Obecnie na Uniwersytecie Indiana (USA) pan McDorman pokazuje wolontariuszom filmy przedstawiające roboty, postaci komputerowe i ludzi w sytuacjach od nieszkodliwych po niebezpieczne. Widzowie są następnie proszeni o ocenę szczęścia i nieszczęścia reklam. Najtrudniej jest określić stan emocjonalny bohaterów, którzy znaleźli się w „złowieszczym wąwozie”. Wydaje się to oznaczać, że w tym przypadku empatia jest tłumiona. Oznacza to, że na poziomie poznawczym i motorycznym wszystko jest w porządku, ale nie możemy okazać współczucia takim postaciom.

Ciekawy i bardzo podobny wynik uzyskali psychologowie Kurt Gray z University of North Carolina i Daniel Wegner z Harvardu (USA), którzy poprzez ankietę stwierdzili, że spośród wszystkich potencjalnych funkcji komputerów i robotów przyszłości największym lękiem u ludzi jest zdolność odczuwania naszych emocji. Prawdopodobnie naukowcy podsumowują, że w robotach humanoidalnych widzimy cień ludzkiego umysłu, do którego nigdy się nie przenikniemy. Innymi słowy, nie chodzi tylko o naszą niezdolność do wczuwania się w przerażające roboty i postacie komputerowe, ale także o to, że nie możemy, a oni mogą!

Empatia sugeruje, że osoba, z którą współczujemy, ma własne ja.

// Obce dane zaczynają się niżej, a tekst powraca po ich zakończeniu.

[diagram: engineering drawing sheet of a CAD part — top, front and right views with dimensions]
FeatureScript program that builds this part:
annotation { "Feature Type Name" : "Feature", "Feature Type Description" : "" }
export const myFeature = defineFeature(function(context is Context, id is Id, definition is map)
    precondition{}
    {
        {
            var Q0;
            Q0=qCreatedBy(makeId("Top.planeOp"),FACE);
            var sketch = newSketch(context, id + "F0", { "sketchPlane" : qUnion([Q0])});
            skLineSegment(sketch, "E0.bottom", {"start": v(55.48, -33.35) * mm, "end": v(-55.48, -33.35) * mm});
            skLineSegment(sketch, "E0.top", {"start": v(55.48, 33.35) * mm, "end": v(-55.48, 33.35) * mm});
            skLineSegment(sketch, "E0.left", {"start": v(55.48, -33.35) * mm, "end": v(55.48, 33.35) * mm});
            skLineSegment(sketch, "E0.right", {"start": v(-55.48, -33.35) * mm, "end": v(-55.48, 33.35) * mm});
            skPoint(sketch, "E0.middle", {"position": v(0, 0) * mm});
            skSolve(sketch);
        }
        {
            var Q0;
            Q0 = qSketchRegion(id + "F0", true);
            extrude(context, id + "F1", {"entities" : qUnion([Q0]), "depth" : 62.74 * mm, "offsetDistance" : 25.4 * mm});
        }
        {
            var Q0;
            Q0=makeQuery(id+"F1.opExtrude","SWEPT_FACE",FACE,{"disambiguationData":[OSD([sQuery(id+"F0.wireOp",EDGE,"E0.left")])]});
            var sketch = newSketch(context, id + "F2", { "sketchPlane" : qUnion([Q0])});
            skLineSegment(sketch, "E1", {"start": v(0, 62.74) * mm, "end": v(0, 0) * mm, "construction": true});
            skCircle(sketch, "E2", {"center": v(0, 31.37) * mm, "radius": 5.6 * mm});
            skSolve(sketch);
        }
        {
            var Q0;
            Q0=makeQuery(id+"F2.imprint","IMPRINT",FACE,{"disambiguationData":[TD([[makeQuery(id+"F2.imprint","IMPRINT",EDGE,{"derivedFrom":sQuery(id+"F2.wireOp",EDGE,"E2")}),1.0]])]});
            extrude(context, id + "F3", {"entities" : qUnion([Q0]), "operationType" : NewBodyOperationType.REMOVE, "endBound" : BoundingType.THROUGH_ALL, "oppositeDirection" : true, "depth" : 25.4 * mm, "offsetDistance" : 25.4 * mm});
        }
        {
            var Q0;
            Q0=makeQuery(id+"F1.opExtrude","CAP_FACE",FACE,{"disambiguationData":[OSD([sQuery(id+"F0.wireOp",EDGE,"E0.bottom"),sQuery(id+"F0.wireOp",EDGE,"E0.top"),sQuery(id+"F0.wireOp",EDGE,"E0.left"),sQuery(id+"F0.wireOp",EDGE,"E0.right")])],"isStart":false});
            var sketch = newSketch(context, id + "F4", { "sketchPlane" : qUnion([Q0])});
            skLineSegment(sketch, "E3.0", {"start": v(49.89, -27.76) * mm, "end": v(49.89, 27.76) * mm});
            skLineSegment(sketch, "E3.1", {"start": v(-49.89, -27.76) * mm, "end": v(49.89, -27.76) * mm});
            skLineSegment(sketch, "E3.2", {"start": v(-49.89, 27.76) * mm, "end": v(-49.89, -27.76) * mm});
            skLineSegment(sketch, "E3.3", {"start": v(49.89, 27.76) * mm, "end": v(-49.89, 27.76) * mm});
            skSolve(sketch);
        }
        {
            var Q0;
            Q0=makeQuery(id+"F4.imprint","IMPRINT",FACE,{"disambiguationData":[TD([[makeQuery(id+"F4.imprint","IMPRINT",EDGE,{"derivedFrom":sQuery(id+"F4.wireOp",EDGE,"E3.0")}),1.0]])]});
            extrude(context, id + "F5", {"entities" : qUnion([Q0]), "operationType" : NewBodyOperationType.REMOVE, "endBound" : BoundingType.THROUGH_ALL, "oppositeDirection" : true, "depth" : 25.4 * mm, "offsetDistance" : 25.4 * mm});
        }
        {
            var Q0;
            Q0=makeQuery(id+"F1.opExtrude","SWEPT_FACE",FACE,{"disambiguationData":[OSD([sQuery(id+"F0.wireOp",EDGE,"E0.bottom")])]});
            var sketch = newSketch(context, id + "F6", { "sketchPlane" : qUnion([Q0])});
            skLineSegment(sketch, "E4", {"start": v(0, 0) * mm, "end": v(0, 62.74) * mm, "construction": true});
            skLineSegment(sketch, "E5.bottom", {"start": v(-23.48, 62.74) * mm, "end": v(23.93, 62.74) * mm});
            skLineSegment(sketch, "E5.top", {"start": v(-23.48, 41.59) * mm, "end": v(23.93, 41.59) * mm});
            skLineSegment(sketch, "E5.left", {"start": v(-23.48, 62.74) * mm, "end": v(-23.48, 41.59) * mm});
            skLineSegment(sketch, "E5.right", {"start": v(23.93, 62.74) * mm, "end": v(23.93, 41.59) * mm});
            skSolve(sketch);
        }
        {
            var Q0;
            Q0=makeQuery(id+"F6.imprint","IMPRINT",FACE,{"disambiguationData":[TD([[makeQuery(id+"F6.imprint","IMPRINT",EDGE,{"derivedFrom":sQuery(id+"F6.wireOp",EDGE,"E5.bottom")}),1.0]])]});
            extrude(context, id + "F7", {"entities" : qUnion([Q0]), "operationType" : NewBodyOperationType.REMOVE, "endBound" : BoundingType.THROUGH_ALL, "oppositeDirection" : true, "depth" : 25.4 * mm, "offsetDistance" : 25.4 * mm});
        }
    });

Dlatego dopóki zdamy sobie sprawę, że mamy do czynienia z robotem lub wirtualną postacią, a nie osobą, nie wydostaniemy się ze „złowrogiej doliny”, nawet jeśli kiedyś pojawią się roboty, które z pozoru są absolutnie identyczne z ludźmi. Pomyśl o Caprica i innych humanoidalnych Cylonach z serialu Battlestar Galaktika.

Być może Mori doskonale to wszystko rozumiał. W jednym z wywiadów zapytano go, czy wierzy, że pewnego dnia ludzkość nauczy się tworzyć roboty po drugiej stronie „złej doliny”. "Po co?" była odpowiedzią.